## GIVEN INSTRUCTION 1
Using the article about Teklemichael Sahlemariam, decide whether each statement agrees with it. (a) The writer was a retired lawyer at the 2011 meeting. (b) The two met at an Ethiopian restaurant. (c) He arrived at the writer's table on time. Answer yes or no for each, and quote the deciding words.

## EXTRACT TO READ

____________

Teklemichael Sahlemariam Is Ethiopia’s Loss and Canada’s Gain By Chris Goldsburger

July 15th, 2015 Print Print Email Email

Teklemichael Sahlemariam has only lived in Canada for a decade yet he has achieved what most would only dream of achieving in a lifetime.

The Canadian lawyer, one-time Ethiopian refugee is emerging as the most reasonable voice for Ethiopia and Ethiopians in Canada and in their homeland. It is unfortunate; he is not in Ethiopia, fighting for the ideals he passionately cares about. It disappoints me to know the young man is a wanted man in his homeland and will likely be sent to prison if he set foot there for advocating for political change. To Canada, he is one of our valued celebrated Canadian citizens.

In 2011, a colleague from my law-school days had suggested I meet with the young political activist in Victoria. I was a retired lawyer and he was a new Law school graduate. I was not sure if we would have anything in common to talk about.

I suggested we meet at my favorite Irish bar and he wanted to invite me to an Ethiopian restaurant. I was not sure. I was not familiar with the food. I persisted we go to an Irish bar and I won.

There was nothing extraordinary about him when he walked to my table 15 minutes later than expected apologizing repeatedly. His hair was a mess and his facial hair had almost swallowed his baby face. His grey hair made him look 20 years older than his actual age. I expected our conversation to last an hour and I wanted an use an excuse of family obligations to leave.

____________

(Stored data entries)
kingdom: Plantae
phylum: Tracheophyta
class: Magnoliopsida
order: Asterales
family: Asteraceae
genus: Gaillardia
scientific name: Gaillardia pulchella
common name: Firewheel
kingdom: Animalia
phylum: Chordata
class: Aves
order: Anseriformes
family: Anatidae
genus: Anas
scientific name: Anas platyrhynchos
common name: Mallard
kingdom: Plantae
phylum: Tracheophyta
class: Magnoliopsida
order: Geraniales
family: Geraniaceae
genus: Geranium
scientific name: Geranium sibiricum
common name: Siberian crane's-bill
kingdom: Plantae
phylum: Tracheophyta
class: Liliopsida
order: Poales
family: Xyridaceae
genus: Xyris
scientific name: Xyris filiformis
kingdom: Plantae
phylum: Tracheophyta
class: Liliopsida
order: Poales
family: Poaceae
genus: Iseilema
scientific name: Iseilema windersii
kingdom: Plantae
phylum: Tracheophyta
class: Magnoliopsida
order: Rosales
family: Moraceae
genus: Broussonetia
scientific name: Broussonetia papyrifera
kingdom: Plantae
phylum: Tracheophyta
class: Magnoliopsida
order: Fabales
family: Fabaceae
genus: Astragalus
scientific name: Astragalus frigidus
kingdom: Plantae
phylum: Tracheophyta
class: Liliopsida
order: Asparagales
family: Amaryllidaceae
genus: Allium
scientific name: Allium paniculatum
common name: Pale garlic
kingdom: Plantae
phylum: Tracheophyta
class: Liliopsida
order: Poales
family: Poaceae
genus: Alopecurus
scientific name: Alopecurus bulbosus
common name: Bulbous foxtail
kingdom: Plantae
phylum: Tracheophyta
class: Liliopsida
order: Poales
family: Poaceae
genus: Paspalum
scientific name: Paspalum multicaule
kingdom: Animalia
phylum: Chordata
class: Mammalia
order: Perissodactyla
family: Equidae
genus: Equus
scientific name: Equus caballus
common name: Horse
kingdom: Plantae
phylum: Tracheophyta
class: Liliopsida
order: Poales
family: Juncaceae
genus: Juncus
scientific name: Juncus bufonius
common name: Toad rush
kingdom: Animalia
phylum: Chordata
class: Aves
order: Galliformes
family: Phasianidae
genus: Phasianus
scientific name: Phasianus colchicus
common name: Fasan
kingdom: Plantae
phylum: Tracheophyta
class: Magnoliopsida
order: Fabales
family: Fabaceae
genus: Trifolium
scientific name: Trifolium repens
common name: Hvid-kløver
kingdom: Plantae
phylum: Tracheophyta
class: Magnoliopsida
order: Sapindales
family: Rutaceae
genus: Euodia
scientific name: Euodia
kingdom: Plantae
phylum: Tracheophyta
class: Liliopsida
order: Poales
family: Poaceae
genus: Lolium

____________

## GIVEN INSTRUCTION 2
Copy word for word the lines of the records starting with the line that contains "order: Sapindales" and running through the end of the records.

## RESULT 1
(a) Yes: "I was a retired lawyer and he was a new Law school graduate."
(b) No: "I persisted we go to an Irish bar and I won."
(c) No: "walked to my table 15 minutes later than expected apologizing repeatedly."

## RESULT 2
order: Sapindales
family: Rutaceae
genus: Euodia
scientific name: Euodia
kingdom: Plantae
phylum: Tracheophyta
class: Liliopsida
order: Poales
family: Poaceae
genus: Lolium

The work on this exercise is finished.